Possible Location of some Aristotelian Texts

It occurred to me while Alexander’s body went everywhere, these books on Alexander likely hold a lot of evidence on Aristotle and Plato, Socrates… Alexander certainly was in Aristotle and Theophrastus’ educated circle. Books may still be there even after the body of Alexander the great was moved for the umpteenth time later on.

Where is ‘there’, because if sites have been uncovered and no books found, then this points to the idea that they have yet to uncover the real grave.

I’m looking at that, I don’t know much about this emperor’s activities… I know two locations said to be at one time Alexander’s Tomb are under current archaeological investigation, and one is a off limits mosque in Egypt. I gotta spend some time narrowing this down.

My problem is, the Turks and Arabs had their own treasure digging frenzy for gold and “arcane alchemy & magic pagan, Jewish and Christian texts” during our dark and middle ages, they left some pretty insightful texts on their searches, but at least one has been translated but quite rare. I gotta go back to the Library of Congress to read it. Learned about it a few months ago… my luck the Arabs probably broke in during the Mamluk era and raided these books.

wouldn’t they have made copies, and when they did that records?

I think it far more likely that the books, the real grave and probably treasure, are out there somewhere.
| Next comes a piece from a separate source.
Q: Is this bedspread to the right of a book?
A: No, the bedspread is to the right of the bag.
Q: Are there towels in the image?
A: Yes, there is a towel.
Archaeologists will find disturbed earth via satellite, eventually all locations on earth will be known.

I doubt his body is in one piece, Christians consider the bodies of saints sanctified and holy, blessed by God, likely got chopped up and mistaken as a saint for relics, under a few dozen altars.

As to the copies, yeah… it’s scattered across several works. We are talking about a empire that didn’t take preservation of libraries seriously though, it was something the Alexandrians under the Ptolemies did, but Julius Caesar obviously held in low regard, as well as Mark Anthony. Antioch did have a library system, but it appears they mostly maintained library master copies… by the time of Malalas, you see a lot of confusion there. Perganum did a lot to compete with Alexandria, I’m sire a lot ended up in Constantinople’s library, just as a lot of the Alexandrian works did.

Just… Romans didn’t care about copying and making backup works. Like I said, Ptolomies did, then Cassiodorius and Boethius started the trend once they realized the Latin world and older traditions were dying off. In between it was just people having whatever edition they could find copied by a slave of a book seller on a street corner, shove it in your Capsa, tug it home, you die… it is bequethed… once in a while, a Emperor may patron a memorial library for a victory or as a mortuary, or a Senator would. Books had a precarious transmission, shit regularly went missing.

This Emperor, for reasons I don’t get, decided to lovk up everything he could find in a Alexandrian tomb. A lot of that would of been absurd myths such as we have inherited from Alexandria or the middle ages, some alchemy or magic. A lot would of had fragments.

This sounds like the stuff the Arabs found. I know of a text, I’m relation to the search for the Voynich Manuscript, mentioned on a blog that mentions a translation if a Arab work, that I mentioned above. Long out of print, but next to unknown in the west. I found a lot of the excepts fascinating. My instinct says look there.

amazon.com/Egyptology-Missin … 1598742809

I just lost my kindle today, went to a Chinese buffet, then watched the new Captain America movie… realized it was gone upon leaving. I won’t be able to get this book for a while, thought it was out of print.
amazon.com/Egyptology-Missin … 1598742809

From the blog I read it on.

amazon.com/Egyptology-Missin … 1598742809

My instinct usually is correct. Got a bad feeling I’m gonna find a reference to a mamluk “archaeological” excavation where they found the works of Hermes Trismegistus, then burnt all the pagan and infidel texts so as to keep warm while figuring out where the treasure was, and found the secret formula and tasted it and saw angels descend, and stripped naked dancing around the bonfire becommimg one with Allah… middle ages tended to suck just about everywhere.